August 3, 2018 By Karen Barrett-Wilt

Shya Washington uses Scratch –- a modular, drag-and-drop computer-coding program — during the class “RoboSmarts: AI and the World.” Photo: Jeff Miller

The room is full of fourth-to-sixth-grade girls talking, laughing and programming on laptops. The big day is just around the corner, and they are putting the finishing touches on the projects they have worked on for nearly eight weeks this summer.

Like the robot that 10-year-old Juniper Kauer programmed to walk around the room. “Instead of making characters move on a screen, you control how the robot moves,” she explains, before going on to describe, with a smile, a movie she created in which two characters tell each other knock-knock jokes.

The 15 girls in the class like to use Scratch, which helps them use block coding to create their own characters, stories, movies and music videos. Photo: Jeff Miller

Kauer and her 14 classmates are part of a course called “RoboSmarts: AI and the World,” hosted on the University of Wisconsin–Madison campus by the Madison-based STEM education non-profit group, Maydm.

On August 7, from 2–3 P.M., they will showcase their hard work for the Madison community. To attend the showcase, which will take place in room 2235 of Nancy Nichols Hall (the School of Human Ecology) at 1300 Linden Drive, Madison, Wisconsin, 53706, please contact Maydm at 608-421-2425 or email

The course is also co-sponsored by 100+ Women Who Care, the UW–Madison Computer Sciences Department, Google, US Bank, Widen Enterprises, and the UW–Madison 4W Initiative.

“One of the goals of the class is to help these girls start identifying themselves as belonging in the STEM world,” says Maydm’s Executive Director, Winnie Karanja. The acronym STEM stands for science, technology, engineering and math—fields which have traditionally and stereotypically been more closely associated with men than with women.

In particular, Karanja explains, Maydm strives to “prepare students from traditionally underrepresented populations to engage in and revolutionize the tech industry.”

Fanta Sangare, left, and Josie Mueller tinker with their programs. Photo: Jeff Miller

Each class day, the students started out by watching a video demonstrating different ways in which technology benefits the world, explains Valeria Martinez, Maydm Community and Programs Liaison.

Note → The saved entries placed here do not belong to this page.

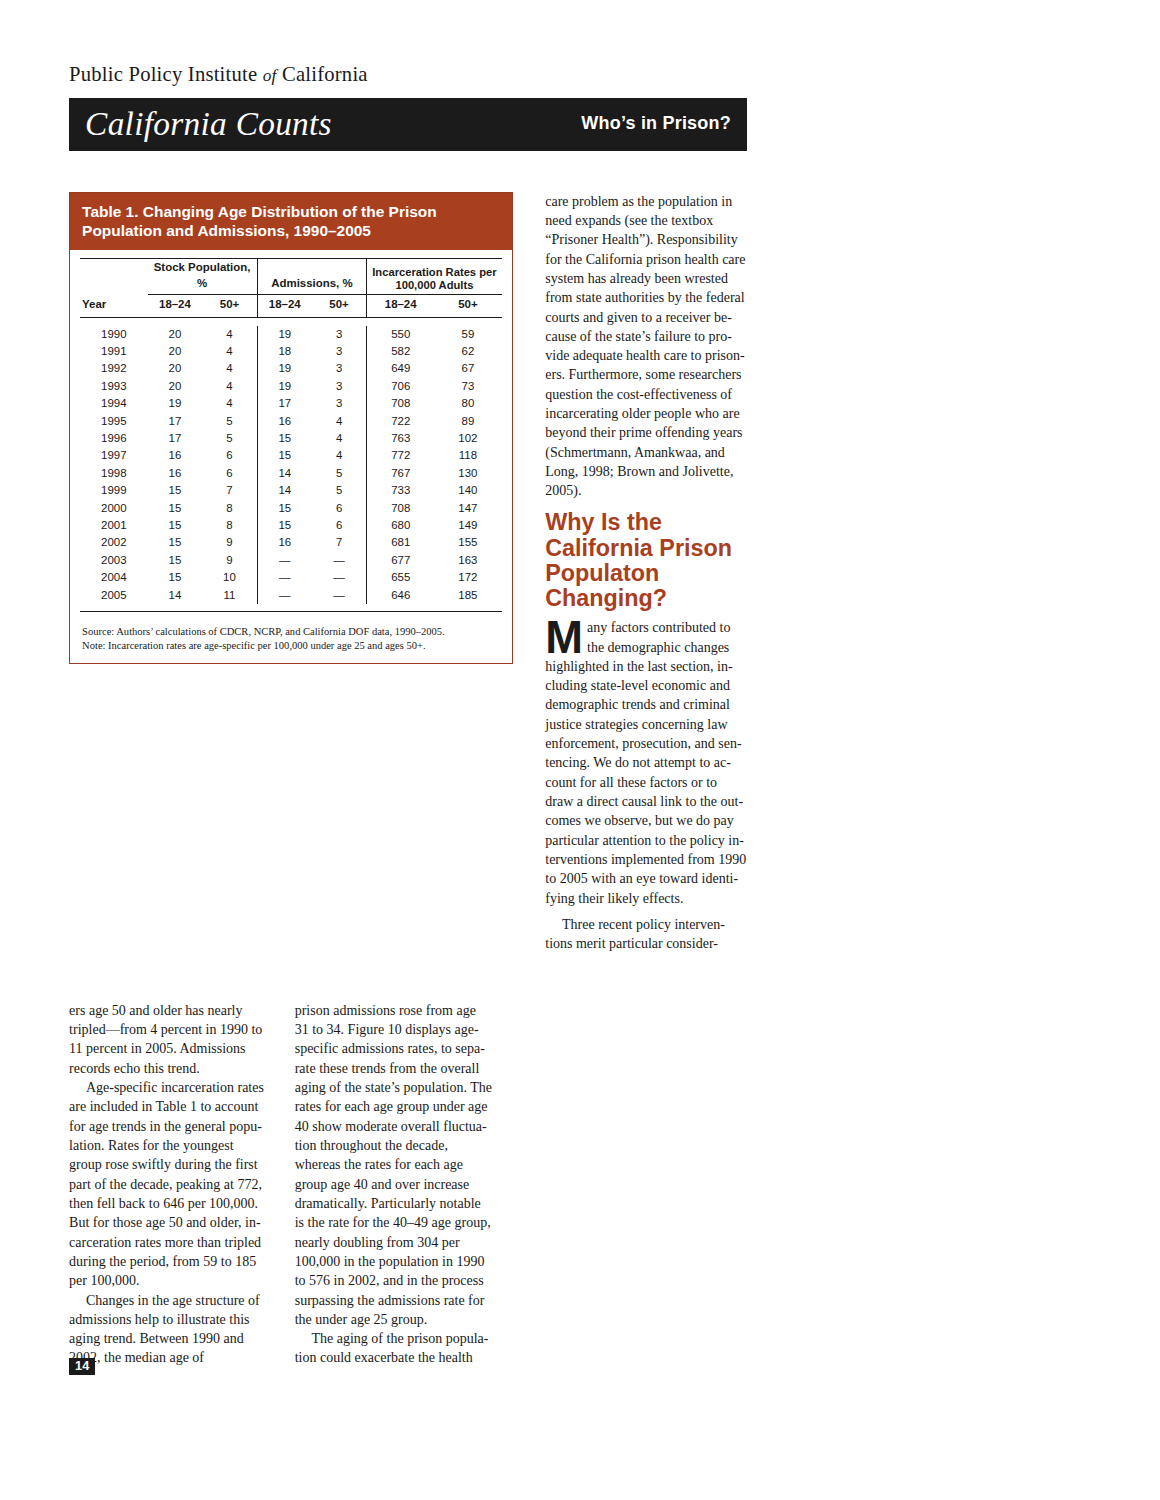Public Policy Institute of California
California Counts
Who’s in Prison?
Table 1. Changing Age Distribution of the Prison
Population and Admissions, 1990–2005
| | Stock Population, % | Admissions, % | Incarceration Rates per 100,000 Adults |
| --- | --- | --- | --- |
| Year | 18–24 | 50+ | 18–24 | 50+ | 18–24 | 50+ |
| 1990 | 20 | 4 | 19 | 3 | 550 | 59 |
| 1991 | 20 | 4 | 18 | 3 | 582 | 62 |
| 1992 | 20 | 4 | 19 | 3 | 649 | 67 |
| 1993 | 20 | 4 | 19 | 3 | 706 | 73 |
| 1994 | 19 | 4 | 17 | 3 | 708 | 80 |
| 1995 | 17 | 5 | 16 | 4 | 722 | 89 |
| 1996 | 17 | 5 | 15 | 4 | 763 | 102 |
| 1997 | 16 | 6 | 15 | 4 | 772 | 118 |
| 1998 | 16 | 6 | 14 | 5 | 767 | 130 |
| 1999 | 15 | 7 | 14 | 5 | 733 | 140 |
| 2000 | 15 | 8 | 15 | 6 | 708 | 147 |
| 2001 | 15 | 8 | 15 | 6 | 680 | 149 |
| 2002 | 15 | 9 | 16 | 7 | 681 | 155 |
| 2003 | 15 | 9 | — | — | 677 | 163 |
| 2004 | 15 | 10 | — | — | 655 | 172 |
| 2005 | 14 | 11 | — | — | 646 | 185 |
Source: Authors’ calculations of CDCR, NCRP, and California DOF data, 1990–2005. Note: Incarceration rates are age-specific per 100,000 under age 25 and ages 50+.
care problem as the population in need expands (see the textbox “Prisoner Health”). Responsibility for the California prison health care system has already been wrested from state authorities by the federal courts and given to a receiver because of the state’s failure to provide adequate health care to prisoners. Furthermore, some researchers question the cost-effectiveness of incarcerating older people who are beyond their prime offending years (Schmertmann, Amankwaa, and Long, 1998; Brown and Jolivette, 2005).
Why Is the California Prison Populaton Changing?
Many factors contributed to the demographic changes highlighted in the last section, including state-level economic and demographic trends and criminal justice strategies concerning law enforcement, prosecution, and sentencing. We do not attempt to account for all these factors or to draw a direct causal link to the outcomes we observe, but we do pay particular attention to the policy interventions implemented from 1990 to 2005 with an eye toward identifying their likely effects.
Three recent policy interventions merit particular consider-
ers age 50 and older has nearly tripled—from 4 percent in 1990 to 11 percent in 2005. Admissions records echo this trend.
Age-specific incarceration rates are included in Table 1 to account for age trends in the general population. Rates for the youngest group rose swiftly during the first part of the decade, peaking at 772, then fell back to 646 per 100,000. But for those age 50 and older, incarceration rates more than tripled during the period, from 59 to 185 per 100,000.
Changes in the age structure of admissions help to illustrate this aging trend. Between 1990 and 2002, the median age of
prison admissions rose from age 31 to 34. Figure 10 displays age-specific admissions rates, to separate these trends from the overall aging of the state’s population. The rates for each age group under age 40 show moderate overall fluctuation throughout the decade, whereas the rates for each age group age 40 and over increase dramatically. Particularly notable is the rate for the 40–49 age group, nearly doubling from 304 per 100,000 in the population in 1990 to 576 in 2002, and in the process surpassing the admissions rate for the under age 25 group.
The aging of the prison population could exacerbate the health
14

A number of mentors, including some from American Family Insurance, then worked with students to ensure they received the one-on-one help they needed as they learned more about artificial intelligence (AI), programming and robotics and tackled their projects.

One of their favorite tools was Scratch, a free, online programming community from the Massachusetts Institute of Technology Media Lab’s Lifelong Kindergarten Group. With Scratch, the girls were able to use block coding to create their own characters, stories, movies and music videos.

For instance, middle-schooler Shya Washington created a variety of sea characters for a movie she made called “Fish Party.” A nine-year-old participant who didn’t want to be named (cybersecurity was, after all, a topic of the class) created a presentation she calls “All About Me,” which focuses on her love of dance, which began at age 3.

“Most of these girls had never seen (Scratch) before, so the progress they’ve made is incredible, and now they’re doing complicated coding,” says Piper Lincoln, a UW–Madison undergraduate student majoring in aerospace engineering and minoring in math and computer science.

Lincoln has served as the main instructor for the class, and she has loved building relationships with the students. She has watched how they interact with each other and witnessed those moments when a concept takes root in their minds.

“I want to teach them that computers are there so humans can expand what we can do,” says Lincoln. “At the beginning of the class, a lot of the girls said they didn’t think they were smart enough to work with computers. We’ve been trying to get across to them that anyone can do it, including them. I think we’ve succeeded.”